In the church, there is most often a guitar, usually a piano, sometimes something strange like a banjo or a ukelele, often a few horn players, a few winds… What do you do with musicians like that? How do you bring a new service in when you can barely maintain your own traditional patterns?
I will, in the future, continue to create liturgies, in many genres. I hope I can jump out of the hoop! I think every new service has a good effect on a congregation — I have seen it happen — it is quite wonderful.
But most congregations, especially our Lutheran ones, are reluctant to try new things. When they do, they are very excited! I hope that we can have a new movement within the church that can rise up and start CREATING new music from within. I vow to be part of that movement — it’s a real passion of mine… I think there are so many kids out there with talent — and young adults, etc., that could be encouraged to be something besides just pianists and organists.
There are young musicians just waiting to be asked to help, to play, to write music, to be involved. We just have to do it! A new liturgy can create that new atmosphere, where they might be integrated. Or an opportunity to write something, or play something, for the service… But we all have to be open!
The church tends to close doors instead of open them.

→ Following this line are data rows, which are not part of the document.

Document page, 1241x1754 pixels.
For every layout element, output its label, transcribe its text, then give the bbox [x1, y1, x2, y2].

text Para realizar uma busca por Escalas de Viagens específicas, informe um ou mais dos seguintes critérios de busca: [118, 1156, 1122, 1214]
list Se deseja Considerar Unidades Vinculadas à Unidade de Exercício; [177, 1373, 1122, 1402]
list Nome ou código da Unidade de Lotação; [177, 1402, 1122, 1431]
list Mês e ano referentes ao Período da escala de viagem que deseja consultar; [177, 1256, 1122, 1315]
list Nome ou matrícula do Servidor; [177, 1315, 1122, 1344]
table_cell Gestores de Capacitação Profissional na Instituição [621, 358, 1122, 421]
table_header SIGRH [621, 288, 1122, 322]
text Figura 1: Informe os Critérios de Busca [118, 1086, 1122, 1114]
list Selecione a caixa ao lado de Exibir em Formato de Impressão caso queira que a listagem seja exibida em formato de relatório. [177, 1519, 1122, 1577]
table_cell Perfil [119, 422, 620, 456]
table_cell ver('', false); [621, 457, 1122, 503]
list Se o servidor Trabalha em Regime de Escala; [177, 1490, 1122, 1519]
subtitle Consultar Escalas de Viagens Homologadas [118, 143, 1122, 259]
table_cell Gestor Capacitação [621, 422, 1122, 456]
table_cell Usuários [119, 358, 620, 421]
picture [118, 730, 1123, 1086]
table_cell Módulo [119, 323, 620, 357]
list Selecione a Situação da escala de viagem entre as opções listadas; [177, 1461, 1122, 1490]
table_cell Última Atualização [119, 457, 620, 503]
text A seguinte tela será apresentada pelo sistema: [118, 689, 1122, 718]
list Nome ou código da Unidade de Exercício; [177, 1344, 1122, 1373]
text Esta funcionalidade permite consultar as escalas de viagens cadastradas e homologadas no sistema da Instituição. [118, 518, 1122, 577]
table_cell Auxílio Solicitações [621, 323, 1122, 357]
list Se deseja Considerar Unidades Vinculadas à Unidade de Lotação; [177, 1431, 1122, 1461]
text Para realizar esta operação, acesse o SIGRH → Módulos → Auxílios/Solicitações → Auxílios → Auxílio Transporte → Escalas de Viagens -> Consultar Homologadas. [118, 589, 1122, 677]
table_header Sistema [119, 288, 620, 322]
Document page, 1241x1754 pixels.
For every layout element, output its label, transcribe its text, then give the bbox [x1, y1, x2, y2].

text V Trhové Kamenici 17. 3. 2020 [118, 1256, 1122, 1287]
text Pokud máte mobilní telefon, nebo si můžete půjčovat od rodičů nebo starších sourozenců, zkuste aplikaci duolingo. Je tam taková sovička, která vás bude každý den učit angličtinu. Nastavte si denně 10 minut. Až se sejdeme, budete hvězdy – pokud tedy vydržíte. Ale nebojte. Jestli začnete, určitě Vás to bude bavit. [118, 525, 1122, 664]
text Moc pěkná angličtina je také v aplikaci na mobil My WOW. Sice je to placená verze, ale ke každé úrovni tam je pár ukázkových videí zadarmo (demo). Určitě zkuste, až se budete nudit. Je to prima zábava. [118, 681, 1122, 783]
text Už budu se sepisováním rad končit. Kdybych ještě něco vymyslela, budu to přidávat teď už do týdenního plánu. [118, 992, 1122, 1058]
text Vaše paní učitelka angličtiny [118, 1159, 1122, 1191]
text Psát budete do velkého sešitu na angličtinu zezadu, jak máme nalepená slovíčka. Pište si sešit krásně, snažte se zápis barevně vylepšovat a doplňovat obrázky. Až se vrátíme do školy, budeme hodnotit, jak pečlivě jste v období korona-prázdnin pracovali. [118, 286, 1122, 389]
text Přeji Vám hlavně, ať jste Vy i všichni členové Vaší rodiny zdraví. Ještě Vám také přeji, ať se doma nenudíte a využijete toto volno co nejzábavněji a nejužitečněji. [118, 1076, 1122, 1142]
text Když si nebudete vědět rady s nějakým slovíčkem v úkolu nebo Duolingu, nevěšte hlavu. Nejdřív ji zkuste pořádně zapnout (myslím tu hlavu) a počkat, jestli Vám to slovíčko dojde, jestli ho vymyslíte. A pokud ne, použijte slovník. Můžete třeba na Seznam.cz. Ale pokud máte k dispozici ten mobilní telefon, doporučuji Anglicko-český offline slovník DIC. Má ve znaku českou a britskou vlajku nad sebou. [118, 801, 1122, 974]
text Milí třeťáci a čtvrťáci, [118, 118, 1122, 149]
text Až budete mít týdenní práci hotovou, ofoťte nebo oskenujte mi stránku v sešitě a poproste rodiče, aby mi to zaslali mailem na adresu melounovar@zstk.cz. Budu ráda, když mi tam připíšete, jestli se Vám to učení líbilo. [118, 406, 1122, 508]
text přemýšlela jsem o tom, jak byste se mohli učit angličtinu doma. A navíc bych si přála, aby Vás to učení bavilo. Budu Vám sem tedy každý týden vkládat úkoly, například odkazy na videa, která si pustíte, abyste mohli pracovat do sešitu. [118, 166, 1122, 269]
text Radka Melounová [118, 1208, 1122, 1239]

I keep knocking, but there are many doors to go:) I have had some incredible conversations with many people in the ELCA about the relationship between adults and children in the church, as mitigated by music, and have heard the same things as I have voiced here, over and over again.
But few have the courage to move. The new book of worship is full of songs that are scarcely playable, hard to sing, and not accessible to non-musicians or appealing to young adults… Why do we continue to ask the staid, tried composers of the church to write our music when it doesn’t express our living worship body?
Young people in the church are HUNGERING for AUTHENTIC.